Dr Jean-Marc Bohbot : Avoir une bonne hygiène de vie est la première des mesures de prévention de la dysbiose vaginale. Face à une patiente sujette aux infections vaginales, le médecin doit adopter une approche globale et considérer l’ensemble des paramètres susceptibles de déséquilibrer son microbiote vaginal. On peut également, comme l’a montré une étude australienne, prévenir les dysbioses vaginales associées à la ménopause en prescrivant, à la préménopause, des cures de probiotiques associées à des œstrogènes locaux. Car, une fois la ménopause installée, rééquilibrer le microbiote vaginal est beaucoup plus compliqué. Malheureusement, l’intérêt porté au microbiote vaginal en l’absence de symptômes est encore très limité et la prévention d’une dysbiose ne fait pas partie des pratiques médicales en France... Les choses pourraient néanmoins évoluer, notamment dans le domaine de l’assistance médicale à la procréation : les spécialistes s’interrogent actuellement sur l’intérêt de dépister une dysbiose vaginale chez les candidates à la FIV, qui, comme précisé plus haut, diminue les chances d’implantation de l’embryon. La question n’est toutefois pas encore tranchée car aucune étude n’a, pour l’heure, prouvé l’efficacité des probiotiques à améliorer les chances de FIV.

 

TLM : Quelle est, précisément, la place des probiotiques dans le traitement de la dysbiose vaginale ?

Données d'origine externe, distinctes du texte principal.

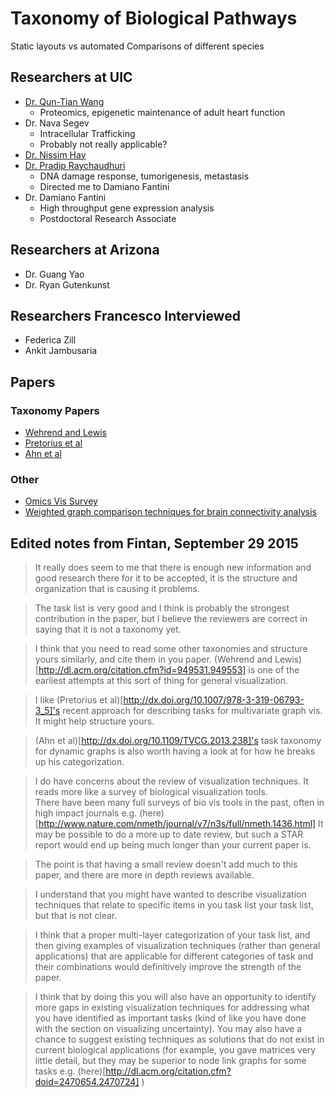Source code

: # Taxonomy of Biological Pathways

Static layouts vs automated
Comparisons of different species


## Researchers at UIC

- [Dr. Qun-Tian Wang](qtwang@uic.edu)
  - Proteomics, epigenetic maintenance of adult heart function
- Dr. Nava Segev
  - Intracellular Trafficking
  - Probably not really applicable?
- [Dr. Nissim Hay](nhay@uic.edu)
- [Dr. Pradip Raychaudhuri](pradip@uic.edu)
  - DNA damage response, tumorigenesis, metastasis
  - Directed me to Damiano Fantini
- Dr. Damiano Fantini
  - High throughput gene expression analysis
  - Postdoctoral Research Associate

## Researchers at Arizona

- Dr. Guang Yao
- Dr. Ryan Gutenkunst

## Researchers Francesco Interviewed

- Federica Zill
- Ankit Jambusaria

## Papers
### Taxonomy Papers
- [Wehrend and Lewis](http://dl.acm.org/citation.cfm?id=949531.949553)
- [Pretorius et al](http://dx.doi.org/10.1007/978-3-319-06793-3_5)
- [Ahn et al](http://dx.doi.org/10.1109/TVCG.2013.238)

### Other
- [Omics Vis Survey](http://www.nature.com/nmeth/journal/v7/n3s/full/nmeth.1436.html)
- [Weighted graph comparison techniques for brain connectivity analysis](http://dl.acm.org/citation.cfm?doid=2470654.2470724)

## Edited notes from Fintan, September 29 2015

> It really does seem to me that there is enough new information and good research there for it to be accepted, it is the structure and organization that is causing it problems.

> The task list is very good and I think is probably the strongest contribution in the paper, but I believe the reviewers are correct in saying that it is not a taxonomy yet.

> I think that you need to read some other taxonomies and structure yours similarly, and cite them in you paper. (Wehrend and Lewis)[http://dl.acm.org/citation.cfm?id=949531.949553] is one of the earliest attempts at this sort of thing for general visualization.

> I like (Pretorius et al)[http://dx.doi.org/10.1007/978-3-319-06793-3_5]'s
recent approach for describing tasks for multivariate graph vis.
It might help structure yours.

> (Ahn et al)[http://dx.doi.org/10.1109/TVCG.2013.238]'s task taxonomy
for dynamic graphs is also worth having a look at for how he breaks
up his categorization.

> I do have concerns about the review of visualization techniques.
It reads more like a survey of biological visualization tools.  
There have been many full surveys of bio vis tools in the past,
often in high impact journals e.g. (here)[http://www.nature.com/nmeth/journal/v7/n3s/full/nmeth.1436.html]
It may be possible to do a more up to date  review,
but such a STAR report would end up being
much longer than your current paper is.

> The point is that having a small review doesn't add much to this paper,
and there are more in depth reviews available.

> I understand that you might have wanted to describe visualization techniques
that relate to specific items in you task list your task list,
but that is not clear.

> I think that a proper multi-layer categorization of your task list,
and then giving examples of visualization techniques
(rather than general applications)
that are applicable for different categories of task
and their combinations would definitively improve the strength of the paper.

> I think that by doing this you will also have an opportunity to identify more
gaps in existing visualization techniques for addressing what you have
identified as important tasks
(kind of like you have done with the section on visualizing uncertainty).
You may also have a chance to suggest existing techniques as solutions
that do not exist in current biological applications
(for example, you gave matrices very little detail,
but they may be superior to node link graphs for some tasks
e.g. (here)[http://dl.acm.org/citation.cfm?doid=2470654.2470724] )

Dr Jean-Marc Bohbot : Elle est très importante mais, et c’est regrettable, encore peu connue des praticiens. Face à des patientes qui souffrent d’infections liées à une dysbiose vaginale, la plupart ont tendance à privilégier les antibiotiques ou les antifongiques... qui déséquilibrent fortement le microbiote et entretiennent un véritable cercle vicieux ! Certes, leur efficacité immédiate est excellente, mais, contrairement aux probiotiques, ces traitements n’empêchent pas une récidive à six mois dans la moitié des cas. Les recommandations internationales préconisent d’ailleurs désormais d’utiliser les probiotiques, seuls ou associés aux antibiotiques. Il faut compter trois mois de traitement, sous forme d’ovules (tous les quatre soirs) ou par voie orale (tous les jours), pour rééquilibrer le microbiote vaginal ; on peut également envisager des traitements séquentiels chez les femmes les plus à risque. Pour que ce traitement soit efficace, il doit répondre à plusieurs conditions : ses indications doivent être bien posées, les souches bactériennes bien sélectionnées et en quantité suffisante, et le protocole bien ciblé et suivi de manière rigoureuse.